Eis aqui as palavras dele para corresponder à imprevista homenagem que seu povo lhe fazia:
:”…apesar de todo o tempo que tenho vivido, que não sei se serão trezentos o quinhentos anos, não tive oportunidade de frequentar uma escola e as poucas letras aprendidas não são suficientes para encher cadernos ou livros, por isso lhes deixo apenas minhas palavras, a memória de minha vez. A própria pátria me marginalizou por séculos e séculos, mas no entanto sigo vivo. Me cortaram braços e pernas para espremer o Shijig, a borracha. Os Kistian, os colonos, queimaram meu corpo em colossais pedaços para preparar terrenos e plantar arroz, cacau, café e todo tipo de frutas e legumes que servem para pessoas de outros confins. Me perfuraram a pele buscando petróleo, o excremento do diabo. Mataram ao animais bebiam em minha boca. Buscando outro envenenaram os rios que vigorosos seguiam o curso de minhas Numpá jinti, As veias. Os peixes que gloriosos se alimentavam com o oxigênio do meu sangue vão morrendo pouco a pouco pelos venenos derramados nas águas e nos ventos. Os vegetais que adornavam toda a minha superfície enfraquecem no abandono. A lepra me deixou extensas cicatrizes ao logo e largo de meu território. Todos os males atacaram meus interiores, mas a força de todos os espíritos que vivem e governam nossas terras e águas me tornaram são e salvo durante quatro ou cinco séculos; ou será há mais tempo que vivo resistindo (Sublinhado também nosso. E nos perguntamos se não é essa uma diáfana denúncia, o que será? Além do mais, o tratamento arbitrário do tempo corresponde, sem dúvida, ao Realismo Mágico que impregna, de modo sui generis este corpus narrativo. )
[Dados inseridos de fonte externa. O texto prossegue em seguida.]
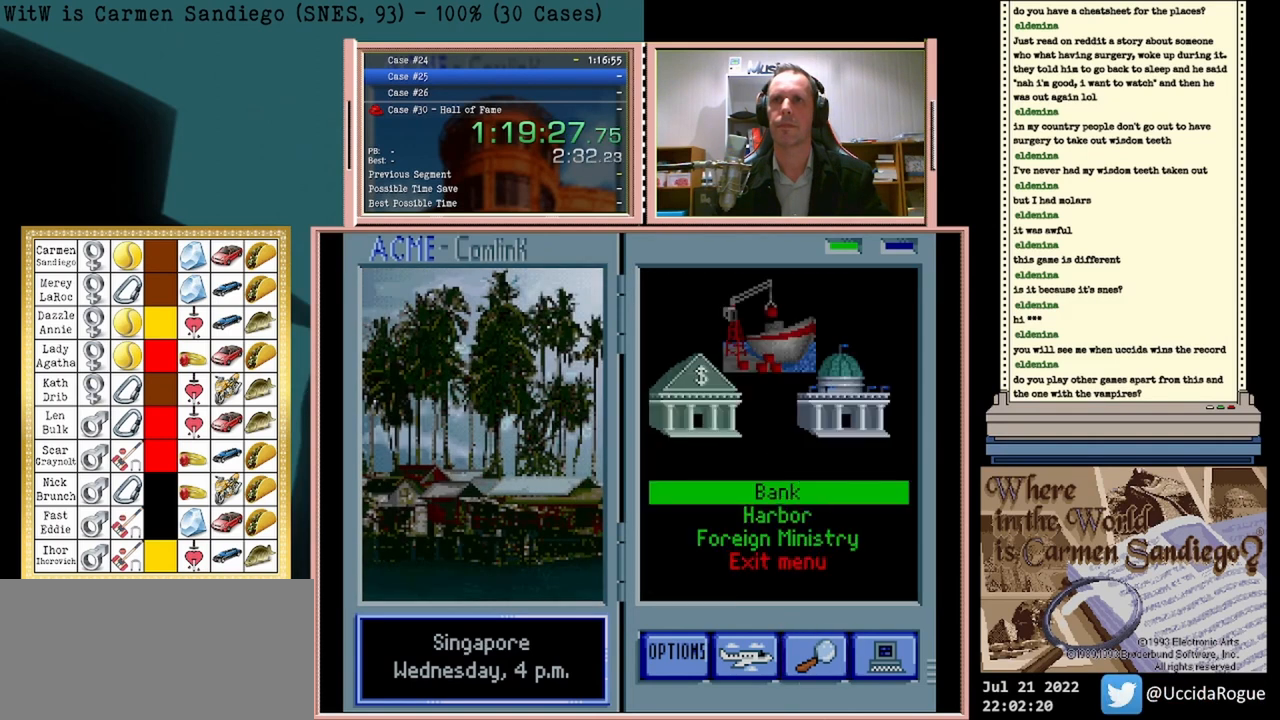
{"buttons": ["A"], "events": []}
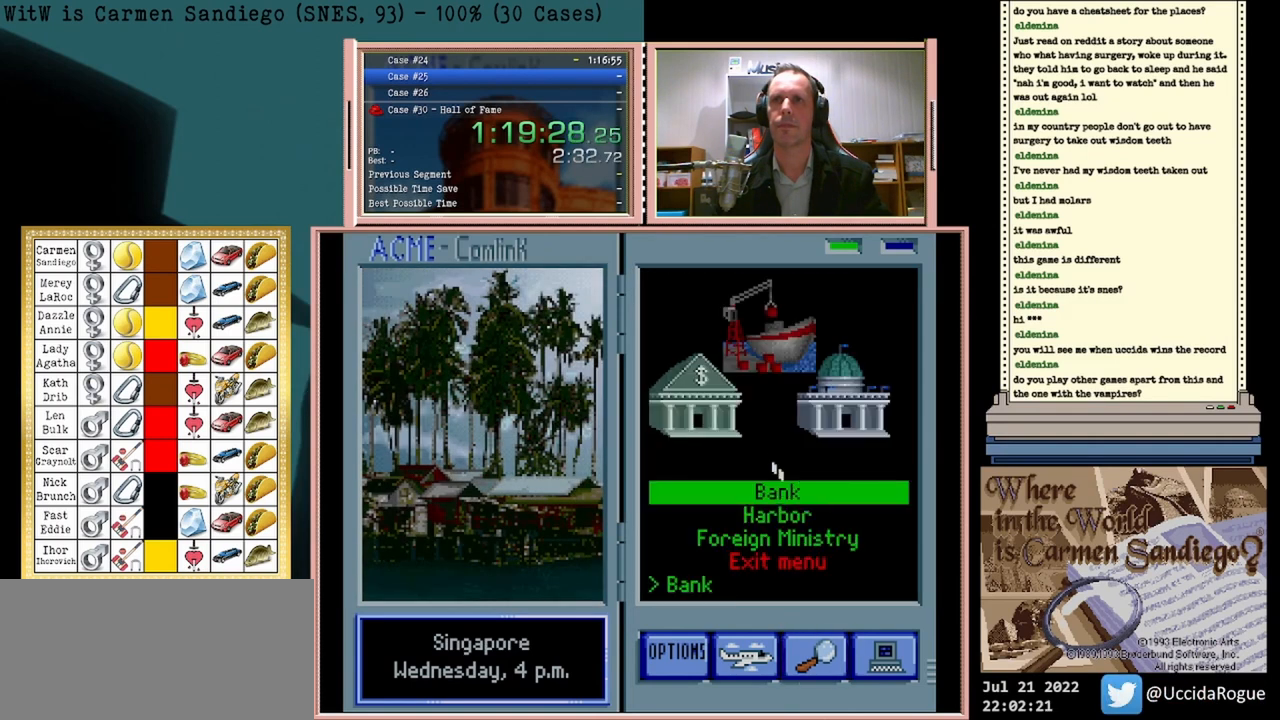
{"buttons": ["A"], "events": []}
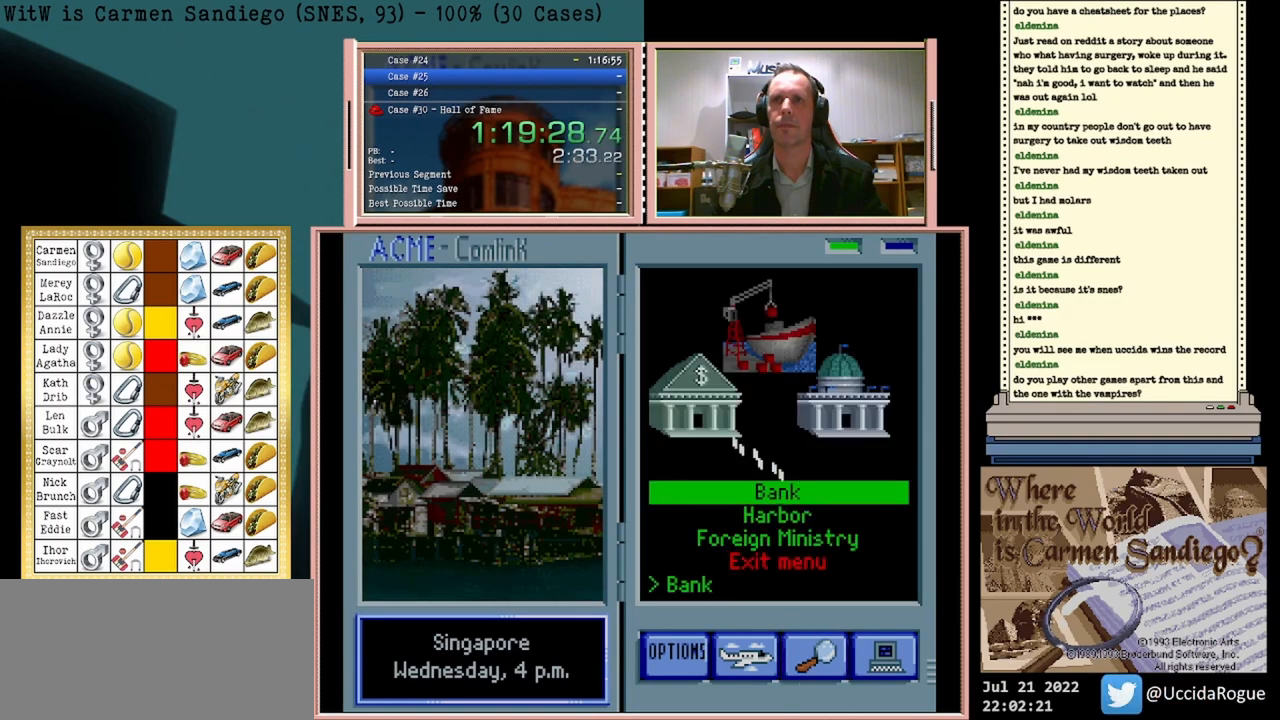
{"buttons": ["A"], "events": []}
Escuta-se – quem duvida?- o eco de Arguedas e seu “seguimos sendo”: Kakchkanirakmi.
Este livro devia ser de leitura obrigatória, principalmente em um tempo de tanta urgência do que ainda não nos puderam arrebatar.
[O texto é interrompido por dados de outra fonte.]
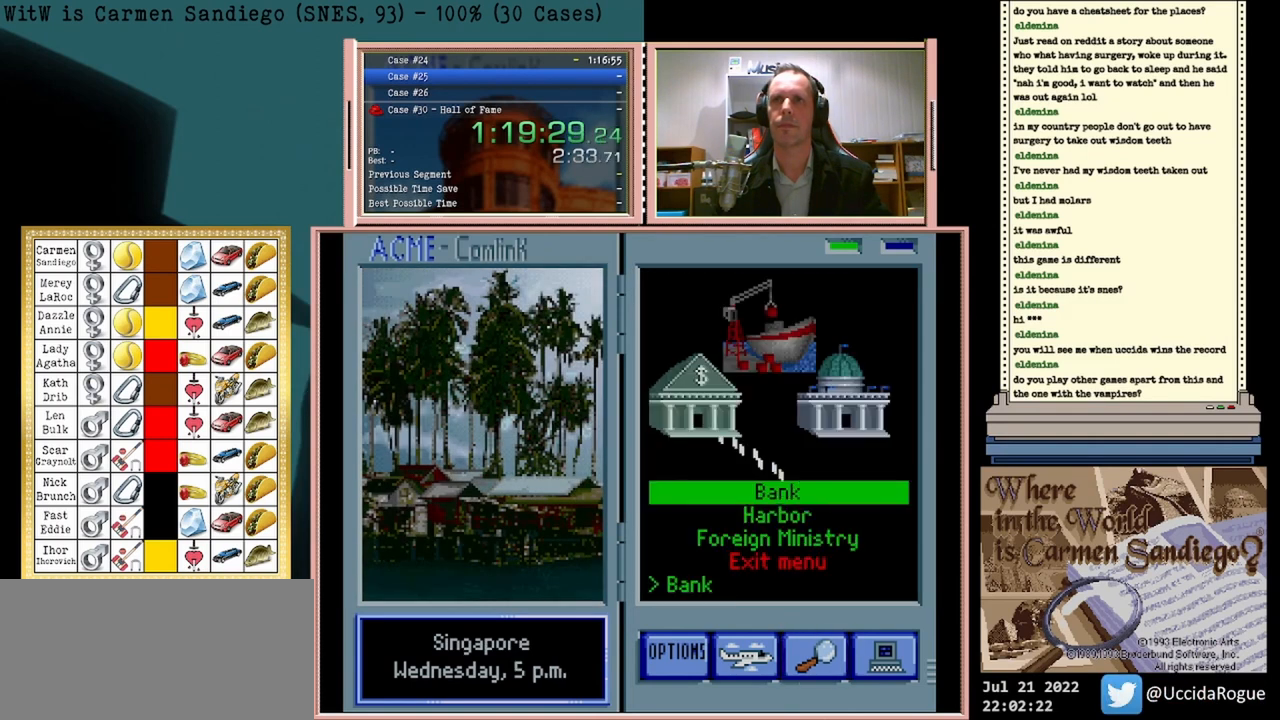
{"buttons": ["A"], "events": []}
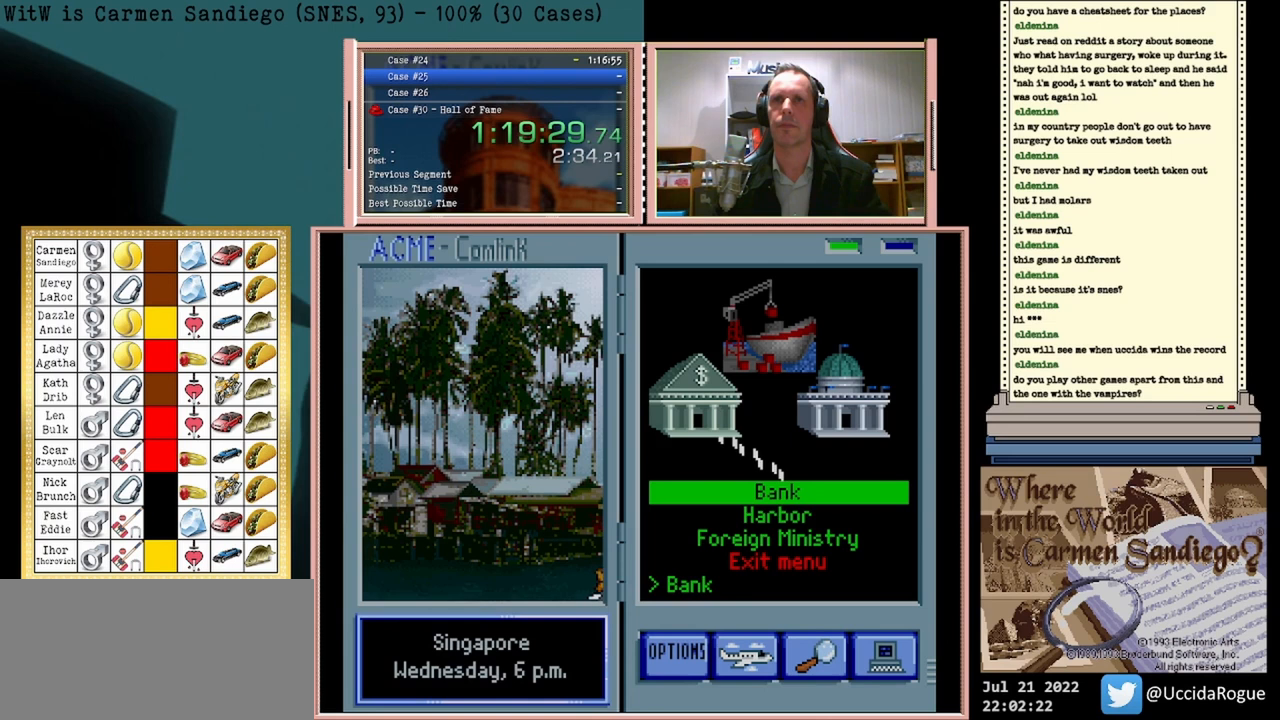
{"buttons": ["A"], "events": []}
Walter Lingán, o autor, cajamarquino de San Miguel de Pallaques, é médico e estudou em San Marcos e na Universidade de Colônia, Alemanha, onde reside há trinta e dois anos, mas pelo que apreciamos, sua residência está na pátria Beethoven, mas seu espírito e o sentido de suas lutas – ideológicas e estéticas – nos pertence. Para seguir com a memória do autor de Todas las sangres, Lingán, felizmente, não é um aculturado.
É mais um criador infatigável na área do conto e do romance. Sua obra, traduzida para o alemão e outras línguas modernas é um claro exemplo de um intelectual peruano que assumiu o compromisso de que sua criação literária esteja cravada na defesa irrestrita da vida, sem que isso o impeça de ser um esteta consumado pela poesia de sua prosa e o ereto de sua posição.
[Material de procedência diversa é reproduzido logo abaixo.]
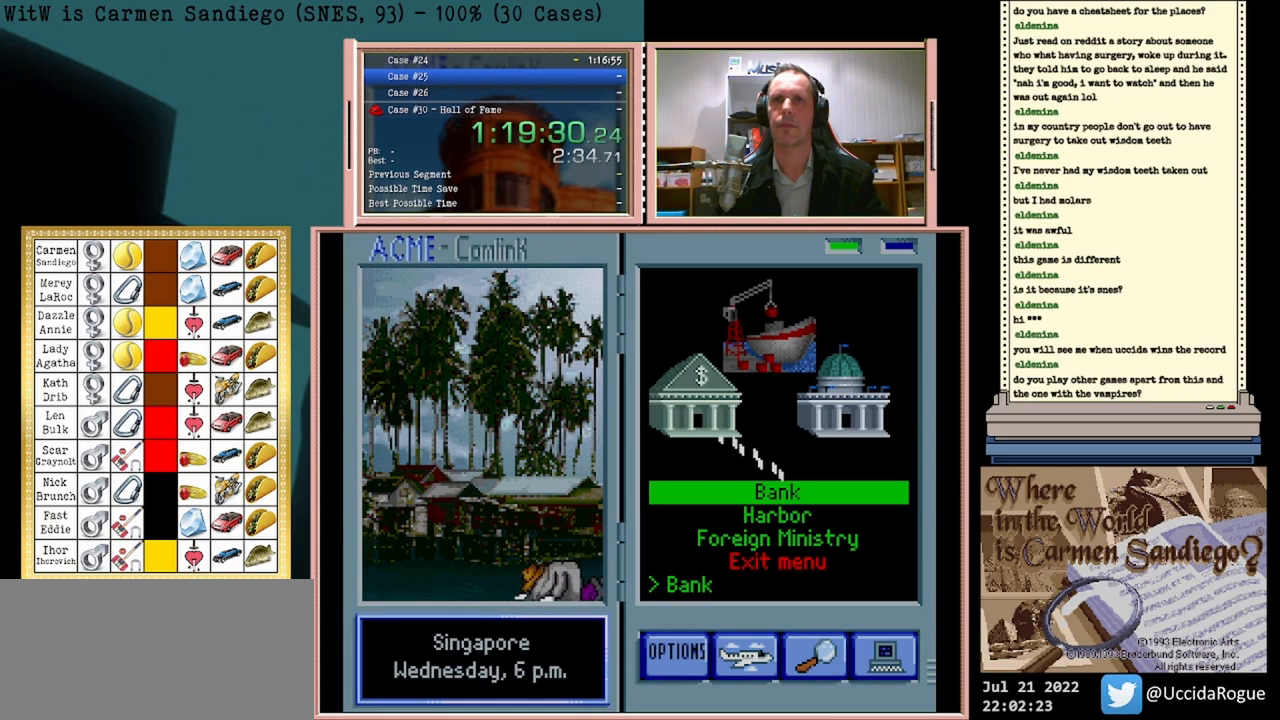
{"buttons": ["A"], "events": []}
Seu trabalho literário ganhou numerosos prêmios nacionais e internacionais e ele mesmo é um ativo participante – nas redes sociais – do combate incansável pelas causas nobres da vida e da melhoria da criatura humana, e sua defesa irrestrita de uma nova humanidade, não depredadora, não mortífera.
Ou seja, da nossa. Da que luta por sua Segunda e Definitiva Independência, verbi gratia, en Nossa América martiana, sandinista, mariateguista.